For the most part, Cryostasis' hero is a fairly normal human being stuck in a horrifying situation - but true to the survival horror roots of the game, your character does have one supernatural ability up his sleeve.

Oh, I spoke too soon - here comes one of them now. He only looks angry because he's forgotten to bring his fabric swatches with him.

Early in the game, you discover that there are some corpses spread around the ship - people who didn't "give in" to the cold, but who were killed either by accident, or by their crewmates, as the insidious frost took over. You can enter the frozen brains of these people and relive their last moments, and can even take action to save them from their fates. In one example, we travelled back to rescue a crew-member by disarming the marauding bad guy who had murdered him. A rather more tongue-in-cheek example saw us rescuing a cook from the frozen sides of beef which fell on him by, er, going into the cows' past and rescuing them from the slaughterhouse. Right.

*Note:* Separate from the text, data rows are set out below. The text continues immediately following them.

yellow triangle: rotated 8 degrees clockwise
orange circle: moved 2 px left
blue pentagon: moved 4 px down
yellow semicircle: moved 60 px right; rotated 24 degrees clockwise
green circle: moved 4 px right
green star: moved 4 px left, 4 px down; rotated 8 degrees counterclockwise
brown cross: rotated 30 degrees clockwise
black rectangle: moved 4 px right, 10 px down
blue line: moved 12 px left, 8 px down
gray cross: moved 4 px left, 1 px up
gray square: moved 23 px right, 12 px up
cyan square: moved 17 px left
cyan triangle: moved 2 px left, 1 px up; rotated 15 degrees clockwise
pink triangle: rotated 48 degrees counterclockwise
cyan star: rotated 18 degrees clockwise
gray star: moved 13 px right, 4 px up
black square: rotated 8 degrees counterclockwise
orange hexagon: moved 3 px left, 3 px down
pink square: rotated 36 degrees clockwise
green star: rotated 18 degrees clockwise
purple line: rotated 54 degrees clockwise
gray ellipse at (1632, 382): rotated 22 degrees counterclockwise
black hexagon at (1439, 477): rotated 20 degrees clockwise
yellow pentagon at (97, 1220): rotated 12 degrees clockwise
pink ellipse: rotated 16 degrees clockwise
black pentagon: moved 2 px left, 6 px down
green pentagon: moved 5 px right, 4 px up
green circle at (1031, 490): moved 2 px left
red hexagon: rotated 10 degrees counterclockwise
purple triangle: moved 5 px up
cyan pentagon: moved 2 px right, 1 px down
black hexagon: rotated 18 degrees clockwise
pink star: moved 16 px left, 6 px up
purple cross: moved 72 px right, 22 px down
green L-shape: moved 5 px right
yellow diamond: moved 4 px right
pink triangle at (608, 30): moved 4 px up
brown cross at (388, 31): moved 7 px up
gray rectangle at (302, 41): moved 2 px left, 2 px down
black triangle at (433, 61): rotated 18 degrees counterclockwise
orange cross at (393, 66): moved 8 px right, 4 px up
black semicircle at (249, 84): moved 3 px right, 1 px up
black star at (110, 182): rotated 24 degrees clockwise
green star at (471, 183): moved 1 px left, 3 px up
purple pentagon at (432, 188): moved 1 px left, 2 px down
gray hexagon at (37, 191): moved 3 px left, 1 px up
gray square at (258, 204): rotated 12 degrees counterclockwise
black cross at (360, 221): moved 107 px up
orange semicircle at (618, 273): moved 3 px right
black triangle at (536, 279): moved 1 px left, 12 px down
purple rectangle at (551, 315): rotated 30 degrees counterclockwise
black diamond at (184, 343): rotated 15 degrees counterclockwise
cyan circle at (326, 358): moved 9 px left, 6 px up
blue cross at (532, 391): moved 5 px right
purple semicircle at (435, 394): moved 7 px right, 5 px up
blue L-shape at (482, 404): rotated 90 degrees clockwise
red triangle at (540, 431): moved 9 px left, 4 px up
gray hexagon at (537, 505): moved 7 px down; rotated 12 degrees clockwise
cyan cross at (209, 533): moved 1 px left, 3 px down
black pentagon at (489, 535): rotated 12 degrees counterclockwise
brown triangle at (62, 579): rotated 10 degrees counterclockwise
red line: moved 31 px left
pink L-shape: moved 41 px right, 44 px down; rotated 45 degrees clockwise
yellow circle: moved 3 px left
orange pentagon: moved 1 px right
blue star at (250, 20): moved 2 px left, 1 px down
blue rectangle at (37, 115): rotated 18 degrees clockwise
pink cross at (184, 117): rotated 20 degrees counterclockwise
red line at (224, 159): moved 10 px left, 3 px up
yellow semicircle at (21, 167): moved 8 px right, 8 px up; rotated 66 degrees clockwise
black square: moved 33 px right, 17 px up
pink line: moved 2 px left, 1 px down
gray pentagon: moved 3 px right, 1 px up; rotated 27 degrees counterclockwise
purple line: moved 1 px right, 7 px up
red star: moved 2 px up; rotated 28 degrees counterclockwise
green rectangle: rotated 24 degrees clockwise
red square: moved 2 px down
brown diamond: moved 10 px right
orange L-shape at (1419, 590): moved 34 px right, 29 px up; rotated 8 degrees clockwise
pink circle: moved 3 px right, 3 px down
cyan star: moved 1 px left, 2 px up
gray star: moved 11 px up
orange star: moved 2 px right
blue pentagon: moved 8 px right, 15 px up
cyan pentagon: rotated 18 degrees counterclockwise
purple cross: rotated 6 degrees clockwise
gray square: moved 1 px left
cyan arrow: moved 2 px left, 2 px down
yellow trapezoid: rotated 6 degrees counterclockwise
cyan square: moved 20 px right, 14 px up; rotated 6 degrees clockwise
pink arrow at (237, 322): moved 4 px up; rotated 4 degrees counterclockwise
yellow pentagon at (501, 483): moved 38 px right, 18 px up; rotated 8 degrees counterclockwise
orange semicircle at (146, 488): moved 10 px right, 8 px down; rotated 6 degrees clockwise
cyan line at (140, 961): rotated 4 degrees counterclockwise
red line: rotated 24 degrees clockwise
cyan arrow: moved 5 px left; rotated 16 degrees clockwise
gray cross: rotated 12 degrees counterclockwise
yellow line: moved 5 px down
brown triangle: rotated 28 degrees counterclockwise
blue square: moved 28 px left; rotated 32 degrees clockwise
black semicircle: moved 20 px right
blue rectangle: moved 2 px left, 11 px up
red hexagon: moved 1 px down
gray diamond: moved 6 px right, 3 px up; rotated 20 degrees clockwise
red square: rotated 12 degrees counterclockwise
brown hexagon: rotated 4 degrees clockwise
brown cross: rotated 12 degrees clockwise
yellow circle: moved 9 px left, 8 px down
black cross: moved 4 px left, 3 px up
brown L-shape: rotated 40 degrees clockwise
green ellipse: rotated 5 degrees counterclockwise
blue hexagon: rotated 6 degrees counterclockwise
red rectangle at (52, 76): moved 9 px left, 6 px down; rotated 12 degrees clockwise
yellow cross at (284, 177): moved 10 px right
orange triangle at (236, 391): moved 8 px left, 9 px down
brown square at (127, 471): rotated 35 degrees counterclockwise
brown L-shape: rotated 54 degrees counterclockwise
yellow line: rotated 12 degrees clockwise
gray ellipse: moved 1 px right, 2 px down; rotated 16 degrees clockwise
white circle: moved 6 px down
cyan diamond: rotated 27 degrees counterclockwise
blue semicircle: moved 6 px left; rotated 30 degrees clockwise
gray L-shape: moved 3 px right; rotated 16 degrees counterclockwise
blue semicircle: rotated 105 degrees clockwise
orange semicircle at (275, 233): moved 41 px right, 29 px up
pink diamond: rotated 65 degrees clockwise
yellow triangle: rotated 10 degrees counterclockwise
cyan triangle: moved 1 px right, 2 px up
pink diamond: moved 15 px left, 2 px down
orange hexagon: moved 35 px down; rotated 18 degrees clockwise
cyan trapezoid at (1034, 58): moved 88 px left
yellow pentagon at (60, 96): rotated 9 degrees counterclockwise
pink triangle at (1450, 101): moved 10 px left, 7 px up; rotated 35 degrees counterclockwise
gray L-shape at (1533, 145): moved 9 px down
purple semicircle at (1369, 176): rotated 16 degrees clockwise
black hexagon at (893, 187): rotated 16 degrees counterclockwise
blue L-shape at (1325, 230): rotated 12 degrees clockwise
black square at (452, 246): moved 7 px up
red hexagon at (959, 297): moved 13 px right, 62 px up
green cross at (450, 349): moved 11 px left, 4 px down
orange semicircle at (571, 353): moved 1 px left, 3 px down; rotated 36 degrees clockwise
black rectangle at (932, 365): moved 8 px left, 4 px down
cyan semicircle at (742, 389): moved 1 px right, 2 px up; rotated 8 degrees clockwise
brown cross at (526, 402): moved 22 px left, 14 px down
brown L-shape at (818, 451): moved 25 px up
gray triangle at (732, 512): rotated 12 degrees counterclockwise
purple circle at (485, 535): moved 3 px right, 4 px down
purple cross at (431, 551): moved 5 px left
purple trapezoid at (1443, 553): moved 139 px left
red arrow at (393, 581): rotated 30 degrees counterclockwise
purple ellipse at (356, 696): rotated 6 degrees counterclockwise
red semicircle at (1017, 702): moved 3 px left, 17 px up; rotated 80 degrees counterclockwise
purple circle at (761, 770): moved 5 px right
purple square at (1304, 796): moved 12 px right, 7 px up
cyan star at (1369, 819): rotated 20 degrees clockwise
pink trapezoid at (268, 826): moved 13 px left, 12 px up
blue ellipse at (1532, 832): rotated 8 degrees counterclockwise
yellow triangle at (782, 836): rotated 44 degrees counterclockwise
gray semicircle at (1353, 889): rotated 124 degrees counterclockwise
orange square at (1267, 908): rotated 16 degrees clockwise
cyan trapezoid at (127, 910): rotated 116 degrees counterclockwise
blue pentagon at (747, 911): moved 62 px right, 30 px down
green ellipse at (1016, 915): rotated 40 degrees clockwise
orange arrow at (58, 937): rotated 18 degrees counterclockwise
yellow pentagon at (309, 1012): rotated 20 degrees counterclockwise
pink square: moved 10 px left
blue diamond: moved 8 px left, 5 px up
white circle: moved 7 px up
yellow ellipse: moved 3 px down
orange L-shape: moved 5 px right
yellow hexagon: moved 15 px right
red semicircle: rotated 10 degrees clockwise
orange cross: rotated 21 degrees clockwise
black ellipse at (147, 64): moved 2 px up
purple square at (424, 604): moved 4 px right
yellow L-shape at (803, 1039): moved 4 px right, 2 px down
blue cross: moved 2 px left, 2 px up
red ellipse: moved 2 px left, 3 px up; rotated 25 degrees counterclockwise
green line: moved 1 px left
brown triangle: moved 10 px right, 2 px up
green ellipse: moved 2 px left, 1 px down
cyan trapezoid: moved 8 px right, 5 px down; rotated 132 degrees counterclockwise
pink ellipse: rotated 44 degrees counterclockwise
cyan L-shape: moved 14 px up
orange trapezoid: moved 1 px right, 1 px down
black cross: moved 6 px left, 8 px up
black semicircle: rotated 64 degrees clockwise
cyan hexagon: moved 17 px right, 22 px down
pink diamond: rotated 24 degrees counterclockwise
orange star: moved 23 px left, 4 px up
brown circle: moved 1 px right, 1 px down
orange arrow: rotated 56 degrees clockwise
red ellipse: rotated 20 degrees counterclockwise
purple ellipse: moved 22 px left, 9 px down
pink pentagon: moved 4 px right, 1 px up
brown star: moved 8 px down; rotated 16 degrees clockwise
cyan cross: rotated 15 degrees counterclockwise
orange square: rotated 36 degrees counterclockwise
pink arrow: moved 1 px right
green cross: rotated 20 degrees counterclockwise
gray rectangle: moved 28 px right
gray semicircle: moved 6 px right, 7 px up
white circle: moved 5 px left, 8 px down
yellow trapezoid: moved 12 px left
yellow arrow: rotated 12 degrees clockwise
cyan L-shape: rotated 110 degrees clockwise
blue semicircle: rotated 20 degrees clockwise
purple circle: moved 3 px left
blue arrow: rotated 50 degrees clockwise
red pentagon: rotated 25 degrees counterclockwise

Along with various sequences where you witness black-and-white echoes of the ship's past as you explore, the developers imply that these incidents will add up to a comprehensive picture of the vessel's fate - a single, momentous, game-spanning puzzle, in essence. In another nod to BioShock, saving crew-members will also contribute to the game's plot and resolution.

Whether those elements can add up to something with BioShock's narrative scope remains to be seen, however. At the moment, Cryostasis is a relatively good-looking first-person survival horror, with the potential to blossom into something with a tense, creepy atmosphere and a great plot. The demo we saw wasn't varied or complex enough to convince us that we're seeing the Russian BioShock - but we're certainly intrigued. If the developer can deliver on its bigger promises, we're certainly open to the potential of finding love in a cold climate.

Cryostasis is due out for the PC in October.